Hätte es Michael Ende gefallen, dass seine Lokomotive im Europa-Park ihre Runden dreht?
Hocke: Da bin ich mir sicher. Welcher Autor freut sich nicht darüber, dass seine Figuren, die er sich in mühevollen Stunden wie Spinnfäden aus dem Gehirn gezogen hat, plötzlich real in der Welt stehen und Jung und Alt Freude bereiten.

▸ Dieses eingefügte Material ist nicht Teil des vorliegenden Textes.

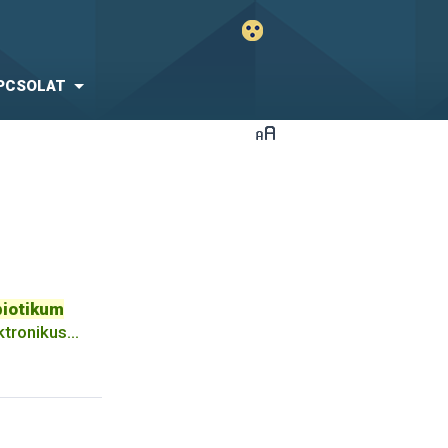
PCSOLAT
biotikum
ktronikus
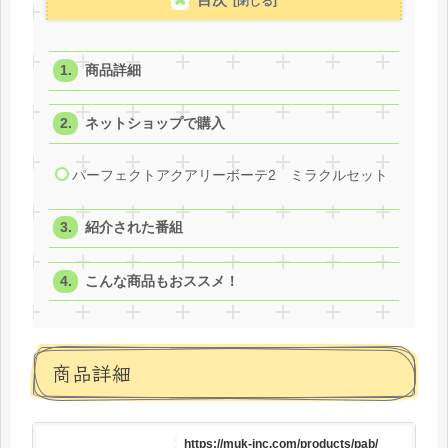
商品詳細
ネットショップで購入
パーフェクトアクアリーボーテ2 ミラクルセット
紹介された番組
こんな商品もおススメ！
商品詳細
https://muk-inc.com/products/pab/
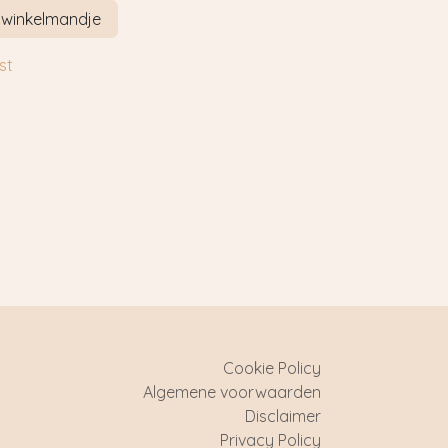
 winkelmandje
st
Cookie Policy
Algemene voorwaarden
Disclaimer
Privacy Policy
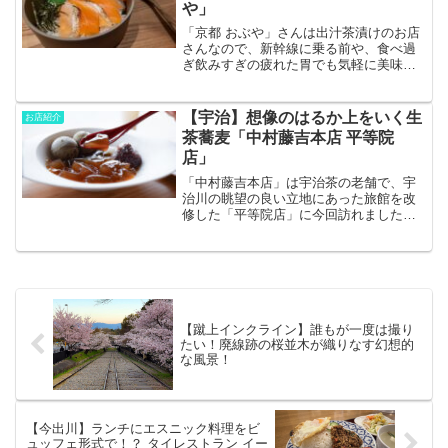
や」
「京都 おぶや」さんは出汁茶漬けのお店
さんなので、新幹線に乗る前や、食べ過
ぎ飲みすぎの疲れた胃でも気軽に美味し
くいただけます。美味しい出汁茶漬けを
気軽に楽しめますので、ぜひご覧くださ
い！！
【宇治】想像のはるか上をいく生
お店紹介
茶蕎麦「中村藤吉本店 平等院
店」
「中村藤吉本店」は宇治茶の老舗で、宇
治川の眺望の良い立地にあった旅館を改
修した「平等院店」に今回訪れました。
で、そこで食べた生茶蕎麦が想像のはる
か上を行く絶品メニューだったんです！
気になる方は記事をチェック！文化庁が
選定する重要文化的景観にも選ばれた店
舗をさっそく見ていきましょう！
【蹴上インクライン】誰もが一度は撮り
たい！廃線跡の桜並木が織りなす幻想的
な風景！
【今出川】ランチにエスニック料理をビ
ュッフェ形式で！？ タイレストラン イー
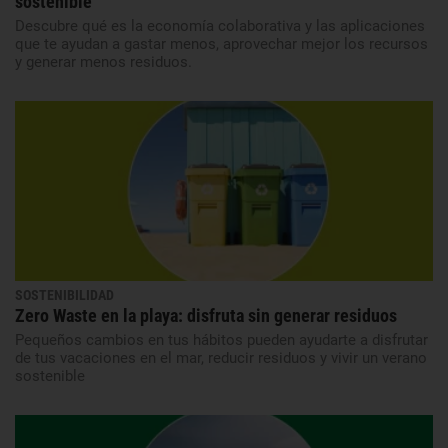
sostenible
Descubre qué es la economía colaborativa y las aplicaciones
que te ayudan a gastar menos, aprovechar mejor los recursos
y generar menos residuos.
SOSTENIBILIDAD
Zero Waste en la playa: disfruta sin generar residuos
Pequeños cambios en tus hábitos pueden ayudarte a disfrutar
de tus vacaciones en el mar, reducir residuos y vivir un verano
sostenible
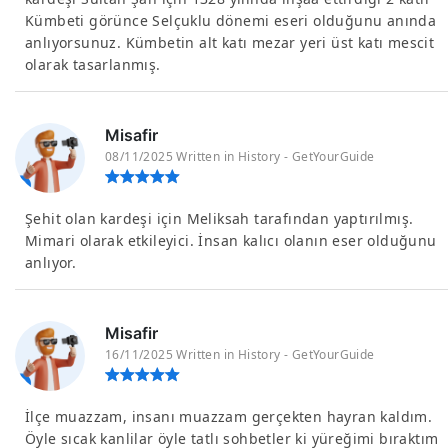
Kümbeti görünce Selçuklu dönemi eseri olduğunu anında
anlıyorsunuz. Kümbetin alt katı mezar yeri üst katı mescit
olarak tasarlanmış.
Misafir
08/11/2025 Written in History - GetYourGuide
Şehit olan kardeşi için Meliksah tarafından yaptırılmış.
Mimari olarak etkileyici. İnsan kalıcı olanın eser olduğunu
anlıyor.
Misafir
16/11/2025 Written in History - GetYourGuide
İlçe muazzam, insanı muazzam gerçekten hayran kaldım.
Öyle sıcak kanlilar öyle tatlı sohbetler ki yüreğimi bıraktım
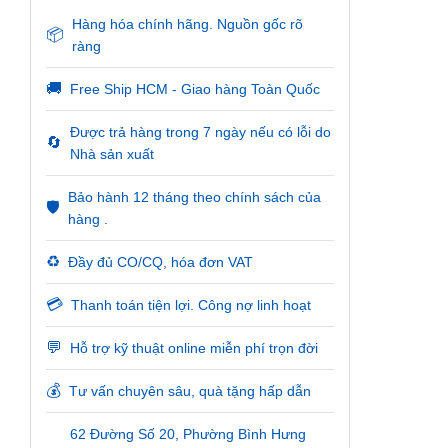
Hàng hóa chính hãng. Nguồn gốc rõ
📦
ràng
🚚
Free Ship HCM - Giao hàng Toàn Quốc
Được trả hàng trong 7 ngày nếu có lỗi do
🔄
Nhà sản xuất
Bảo hành 12 tháng theo chính sách của
🛡️
hàng .
♻️
Đầy đủ CO/CQ, hóa đơn VAT
💳
Thanh toán tiện lợi. Công nợ linh hoạt
💬
Hỗ trợ kỹ thuật online miễn phí trọn đời
💰
Tư vấn chuyên sâu, quà tặng hấp dẫn
62 Đường Số 20, Phường Bình Hưng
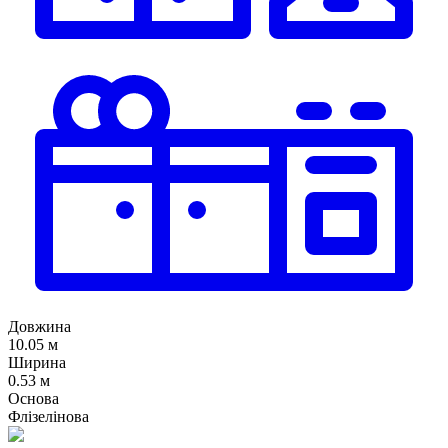
Довжина
10.05 м
Ширина
0.53 м
Основа
Флізелінова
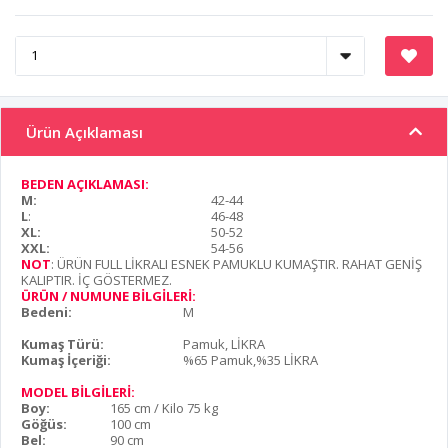
Ürün Açıklaması
BEDEN AÇIKLAMASI:
M:
42-44
L
:
46-48
XL:
50-52
XXL:
54-56
NOT
: ÜRÜN FULL LİKRALI ESNEK PAMUKLU KUMAŞTIR. RAHAT GENİŞ
KALIPTIR. İÇ GÖSTERMEZ.
ÜRÜN / NUMUNE BİLGİLERİ:
Bedeni:
M
Kumaş Türü:
Pamuk, LİKRA
Kumaş İçeriği:
%65 Pamuk,%35 LİKRA
MODEL BİLGİLERİ:
Boy:
165 cm / Kilo 75 kg
Göğüs:
100 cm
Bel:
90 cm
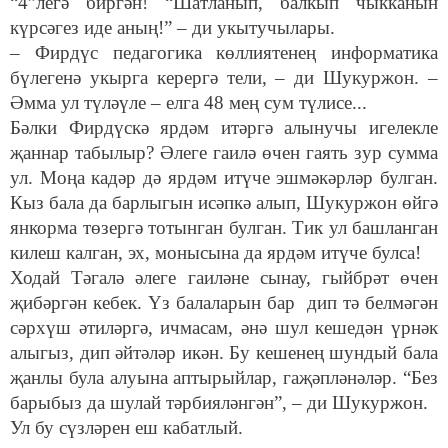
“4”легә биргән! “Шатланып, балкып чыкканын
күрсәгез иде аның!” – ди укытучылары.
– Фирдүс педагогика көллиятенең информатика
бүлегенә укырга керергә тели, – ди Шукуржон. –
Әмма ул түләүле – елга 48 мең сум түлисе...
Бәлки Фирдүскә ярдәм итәргә алынучы игелекле
җаннар табылыр? Әлеге гаилә өчен гаять зур сумма
ул. Моңа кадәр дә ярдәм итүче эшмәкәрләр булган.
Кыз бала да барлыгын исәпкә алып, Шукуржон өйгә
янкорма төзергә тотынган булган. Тик ул башланган
килеш калган, эх, монысына да ярдәм итүче булса!
Ходай Тәгалә әлеге гаиләне сынау, гыйбрәт өчен
җибәргән кебек. Үз балаларын бар дип тә белмәгән
сәрхүш әтиләргә, ичмасам, әнә шул кешедән үрнәк
алыгыз, дип әйтәләр икән. Бу кешенең шундый бала
җанлы була алуына аптырыйлар, гаҗәпләнәләр. “Без
барыбыз да шулай тәрбияләнгән”, – ди Шукуржон.
Ул бу сүзләрен еш кабатлый.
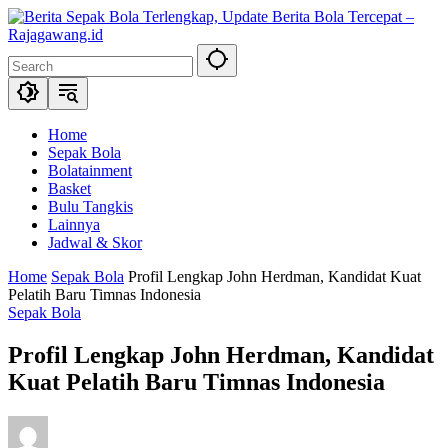
Skip
to
content
Home
Sepak Bola
Bolatainment
Basket
Bulu Tangkis
Lainnya
Jadwal & Skor
Home
Sepak Bola
Profil Lengkap John Herdman, Kandidat Kuat
Pelatih Baru Timnas Indonesia
Sepak Bola
Profil Lengkap John Herdman, Kandidat
Kuat Pelatih Baru Timnas Indonesia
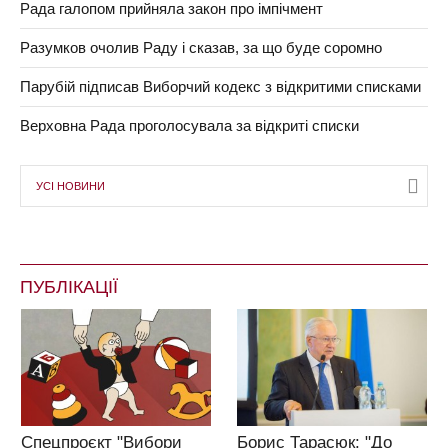
Рада галопом прийняла закон про імпічмент
Разумков очолив Раду і сказав, за що буде соромно
Парубій підписав Виборчий кодекс з відкритими списками
Верховна Рада проголосувала за відкриті списки
УСІ НОВИНИ
ПУБЛІКАЦІЇ
Спецпроєкт "Вибори
Борис Тарасюк: "До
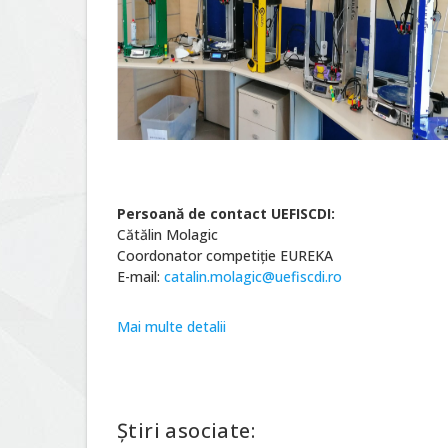
Persoană de contact UEFISCDI:
Cătălin Molagic
Coordonator competiție EUREKA
E-mail:
catalin.molagic@uefiscdi.ro
Mai multe detalii
Știri asociate:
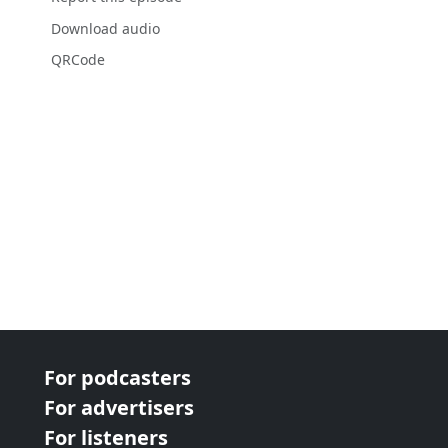
Download audio
QRCode
For podcasters
For advertisers
For listeners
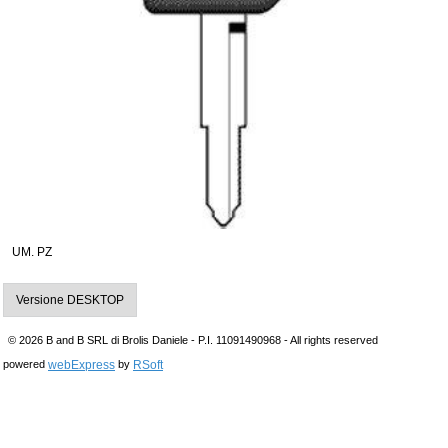
UM. PZ
Versione DESKTOP
© 2026 B and B SRL di Brolis Daniele - P.I. 11091490968 - All rights reserved
webExpress
RSoft
powered
by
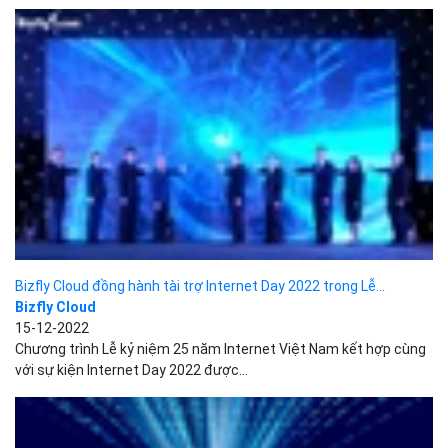
Bizfly Cloud đồng hành tài trợ Internet Day 2022 trong Lễ...
Bizfly Cloud
15-12-2022
Chương trình Lễ kỷ niệm 25 năm Internet Việt Nam kết hợp cùng
với sự kiện Internet Day 2022 được...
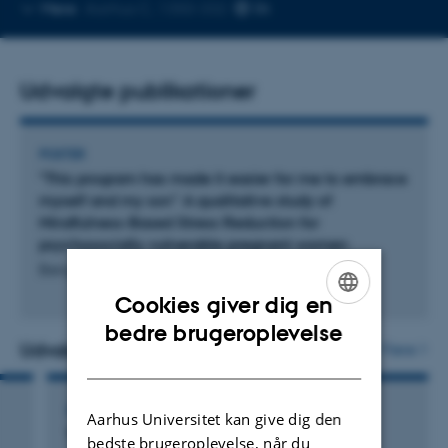
Kopier
Mere
Aarhus C, 1350-332
telefonnummer
Udvalgte publikationer
POSTER
"This program has made it easier for me to embrace
myself and my son” A qualitative study of
Mindfulness-Based Stress Reduction for
psychosocially vulnerable pregnant women
Berg Pedersen, L. +5.
Cookies giver dig en
ENGLISH
bedre brugeroplevelse
Udvalgte aktiviteter
Flere
DANISH
DELTAGELSE ELLER ORGANISERING AF KONFERENCE
Aarhus Universitet kan give dig den
The European Association for Behavioral
bedste brugeroplevelse, når du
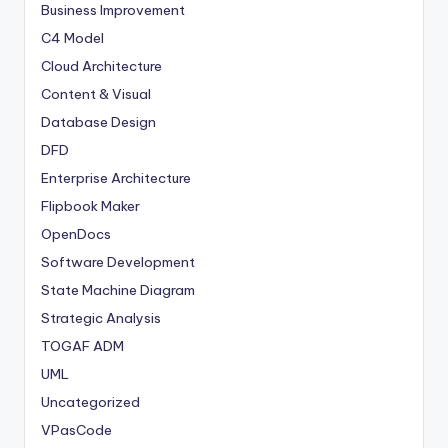
Business Improvement
C4 Model
Cloud Architecture
Content & Visual
Database Design
DFD
Enterprise Architecture
Flipbook Maker
OpenDocs
Software Development
State Machine Diagram
Strategic Analysis
TOGAF ADM
UML
Uncategorized
VPasCode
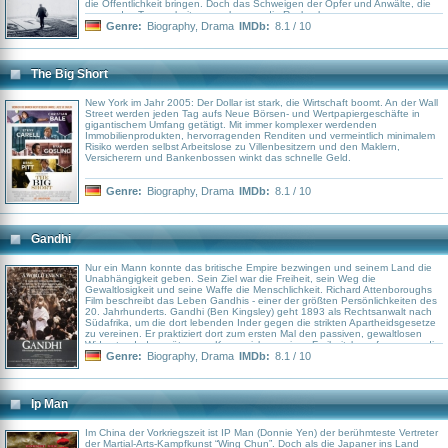
die Öffentlichkeit bringen. Doch das Schweigen der Opfer und Anwälte, die
gegen das Team arbeiten, erschweren die Recheche...
Genre:
Biography
,
Drama
IMDb:
8.1 / 10
The Big Short
New York im Jahr 2005: Der Dollar ist stark, die Wirtschaft boomt. An der Wall
Street werden jeden Tag aufs Neue Börsen- und Wertpapiergeschäfte in
gigantischem Umfang getätigt. Mit immer komplexer werdenden
Immobilienprodukten, hervorragenden Renditen und vermeintlich minimalem
Risiko werden selbst Arbeitslose zu Villenbesitzern und den Maklern,
Versicherern und Bankenbossen winkt das schnelle Geld.
Genre:
Biography
,
Drama
IMDb:
8.1 / 10
Gandhi
Nur ein Mann konnte das britische Empire bezwingen und seinem Land die
Unabhängigkeit geben. Sein Ziel war die Freiheit, sein Weg die
Gewaltlosigkeit und seine Waffe die Menschlichkeit. Richard Attenboroughs
Film beschreibt das Leben Gandhis - einer der größten Persönlichkeiten des
20. Jahrhunderts. Gandhi (Ben Kingsley) geht 1893 als Rechtsanwalt nach
Südafrika, um die dort lebenden Inder gegen die strikten Apartheidsgesetze
zu vereinen. Er praktiziert dort zum ersten Mal den passiven, gewaltlosen
Widerstand, der später zum Kennzeichen seines Freiheitskampfes gegen die
Briten wird. Ab 1915 lebt er dann wieder in Indien und verfolgt nur ein Ziel:
Genre:
Biography
,
Drama
IMDb:
8.1 / 10
Indiens Unabhängigkeit vom britischen Empire. Aber mehr als 30 mühsame
Jahre vergehen, bis sein Traum wahr wird und Indien 1947 die
Unabhängigkeit erhält.
Ip Man
Im China der Vorkriegszeit ist IP Man (Donnie Yen) der berühmteste Vertreter
der Martial-Arts-Kampfkunst “Wing Chun”. Doch als die Japaner ins Land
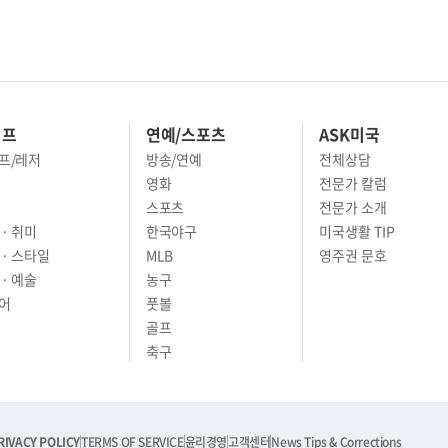
이프
연예/스포츠
ASK미국
프/레저
방송/연예
전체상담
영화
전문가 칼럼
스포츠
전문가 소개
· 취미
한국야구
미국생활 TIP
 · 스타일
MLB
영주권 문호
· 예술
농구
어
풋볼
골프
축구
RIVACY POLICY
TERMS OF SERVICE
윤리경영
고객센터
News Tips & Corrections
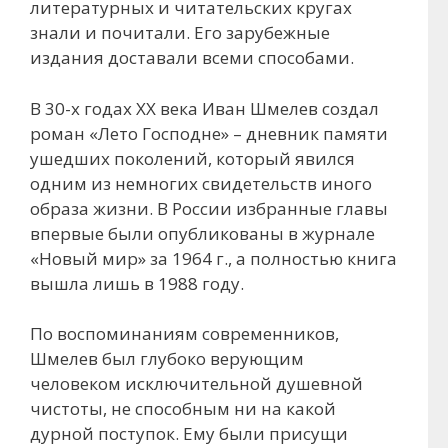
литературных и читательских кругах
знали и почитали. Его зарубежные
издания доставали всеми способами.
В 30-х годах XX века Иван Шмелев создал
роман «Лето Господне» – дневник памяти
ушедших поколений, который явился
одним из немногих свидетельств иного
образа жизни. В России избранные главы
впервые были опубликованы в журнале
«Новый мир» за 1964 г., а полностью книга
вышла лишь в 1988 году.
По воспоминаниям современников,
Шмелев был глубоко верующим
человеком исключительной душевной
чистоты, не способным ни на какой
дурной поступок. Ему были присущи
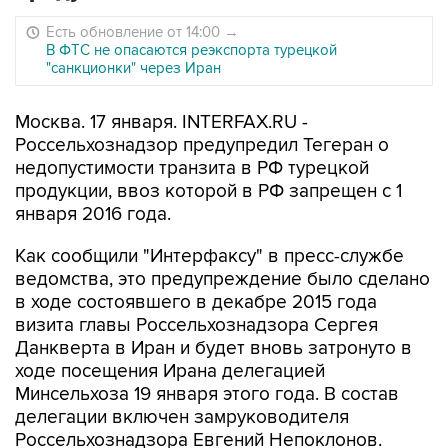
Есть обновление от 14:00
→
В ФТС не опасаются реэкспорта турецкой
"санкционки" через Иран
Москва. 17 января. INTERFAX.RU -
Россельхознадзор предупредил Тегеран о
недопустимости транзита в РФ турецкой
продукции, ввоз которой в РФ запрещен с 1
января 2016 года.
Как сообщили "Интерфаксу" в пресс-службе
ведомства, это предупреждение было сделано
в ходе состоявшего в декабре 2015 года
визита главы Россельхознадзора Сергея
Данкверта в Иран и будет вновь затронуто в
ходе посещения Ирана делегацией
Минсельхоза 19 января этого года. В состав
делегации включен замруководителя
Россельхознадзора Евгений Непоклонов.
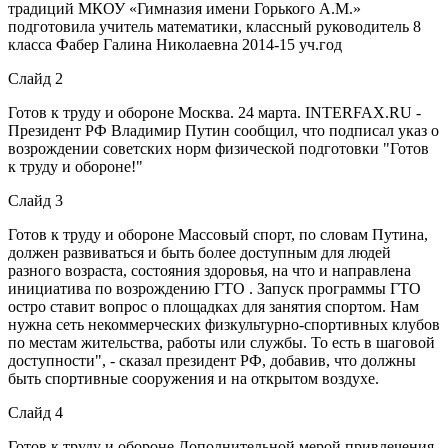
традиций МКОУ «Гимназия имени Горького А.М.»
подготовила учитель математики, классный руководитель 8
класса Фабер Галина Николаевна 2014-15 уч.год
Слайд 2
Готов к труду и обороне Москва. 24 марта. INTERFAX.RU -
Президент РФ Владимир Путин сообщил, что подписал указ о
возрождении советских норм физической подготовки "Готов
к труду и обороне!"
Слайд 3
Готов к труду и обороне Массовый спорт, по словам Путина,
должен развиваться и быть более доступным для людей
разного возраста, состояния здоровья, на что и направлена
инициатива по возрождению ГТО . Запуск программы ГТО
остро ставит вопрос о площадках для занятия спортом. Нам
нужна сеть некоммерческих физкультурно-спортивных клубов
по местам жительства, работы или службы. То есть в шаговой
доступности", - сказал президент РФ, добавив, что должны
быть спортивные сооружения и на открытом воздухе.
Слайд 4
Готов к труду и обороне Дополнительной мерой привлечения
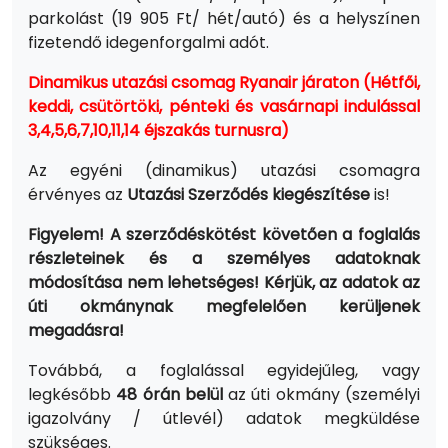
parkolást (19 905 Ft/ hét/autó) és a helyszínen
fizetendő idegenforgalmi adót.
Dinamikus utazási csomag Ryanair járaton (Hétfői,
keddi, csütörtöki, pénteki és vasárnapi indulással
3,4,5,6,7,10,11,14 éjszakás turnusra)
Az egyéni (dinamikus) utazási csomagra
érvényes az
Utazási Szerződés kiegészítése
is!
Figyelem! A szerződéskötést követően a foglalás
részleteinek és a személyes adatoknak
módosítása nem lehetséges! Kérjük, az adatok az
úti okmánynak megfelelően kerüljenek
megadásra!
Továbbá, a foglalással egyidejűleg, vagy
legkésőbb
48 órán belül
az úti okmány (személyi
igazolvány / útlevél) adatok megküldése
szükséges.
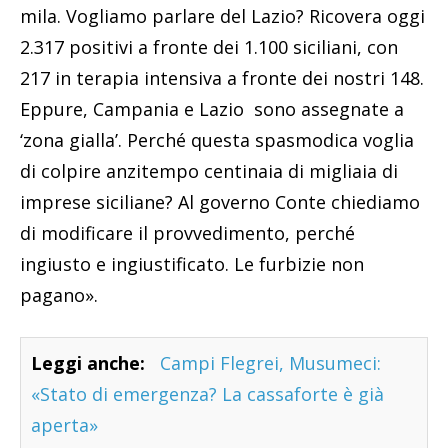
mila. Vogliamo parlare del Lazio? Ricovera oggi
2.317 positivi a fronte dei 1.100 siciliani, con
217 in terapia intensiva a fronte dei nostri 148.
Eppure, Campania e Lazio sono assegnate a
‘zona gialla’. Perché questa spasmodica voglia
di colpire anzitempo centinaia di migliaia di
imprese siciliane? Al governo Conte chiediamo
di modificare il provvedimento, perché
ingiusto e ingiustificato. Le furbizie non
pagano».
Leggi anche:
Campi Flegrei, Musumeci:
«Stato di emergenza? La cassaforte è già
aperta»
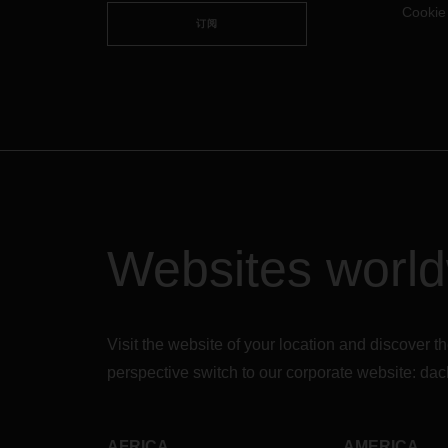
如有任何疑问和/或疑问，请随时与您
Cooki
订阅
当地的DACHSER代表联系。
Websites worl
Visit the website of your location and discove
perspective switch to our corporate website:
dac
AFRICA
AMERICA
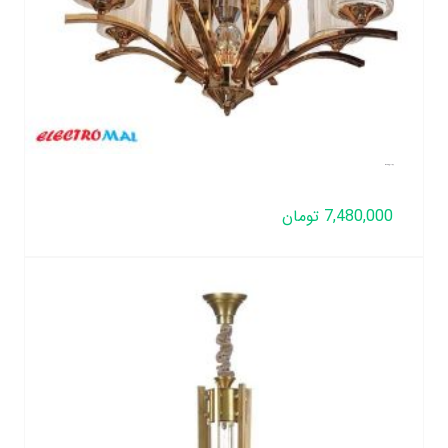
لوستر مدل غنچه 6 شعله
7,480,000
تومان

„Bitte einsteigen, Jim Knopf ist da!“

Schauspieler Henning Baum mit Geschäftsführer Michael Mack bei der Premierenfahrt der Lummerland-Bahn.

Da geriet sogar Schauspieler Henning Baum, den man sonst eher als Gangster-Jäger kennt, ins Schwärmen. Ganz, wie es sich für einen Lokführer gehört, nahm der Frauenschwarm mit seiner Mütze auf dem Kopf in der neuen Bahn „Jim Knopf und die Reise nach Lummerland“ Platz. „Eine sehr süße Fahrt – nicht nur für Kinder“, schwärmt der prominente Lokführer, der gemeinsam mit Geschäftsführer Michael Mack einige Runden im schnaubenden Dampfross drehte und ein Kenner in Sachen Lummerland ist. Henning Baum, der im erfolgreichen neuen Kinofilm „Jim Knopf und Lukas der Lokomotivführer“ den bärtigen Abenteurer Lukas spielt, verlässt die Bahn mit einem Strahlen im Gesicht. „Das nächste Mal bringe ich die ganze Familie mit“, versprach er. Die Fahrt über die Insel mit den zwei Bergen hat es ihm sichtlich angetan. Auch vom VR-Coaster „Alpenexpress Coastiality“ war er hellauf begeistert: „Ich bin überwältigt!“, sagte er nach der Fahrt durch das neue VR-Abenteuer „Alpha Mods PD“.

Bitte einsteigen! „Hallo Freunde, unsere gute alte Dampflok Emma nimmt euch mit auf eine Rundfahrt durch die Insel Lummerland. Das wird ein Riesenpaß!“, verspricht eine Stimme, kaum haben die Gäste auf ihren Sitzen Platz genommen. Sie stammt von Jim Knopf, der Hauptfigur aus dem Kinderbuchklassiker von Michael Ende. Dann geht’s los: Die Zylinder füllen sich mit Dampf, es pfeift und zischt ganz ordentlich. Schnaubend setzt sich die Lokomotive in Bewegung – vorbei an schroffen Bergen und Wäldchen, über Wiesen und durch kleine Tunnels hindurch. Keine rasante Fahrt, sondern eher beschaulich gleiten die Loks auf den Gleisen dahin. Auf der liebevoll gestalteten Insel begegnen die Fahrgäste alten Bekannten wie Jim Knopf höchstpersönlich und natürlich Lukas, dem Lokomotivführer. „Lang lebe der König!“, ruft eine Stimme und da taucht auch schon König Alfons der Viertel-vor-Zwölfte auf, wie er in seinem prächtigen Thronsessel sitzt. Zwischen Dampfschwaden grüßt auf der linken Seite Herr Ärmel aus seinem Haus und im Bäckerladen von Frau Waas duftet es nach herrlich frisch gebackenem Gugelhupf. „Bitte einsteigen!“, tönt es aus den Waggons, wenn die kleinen Lokführer an der dicken Kordel ziehen, an der eine große Messingglocke hängt und dann „Aaachtung!“– schließlich kommt gleich der nächste Tunnel.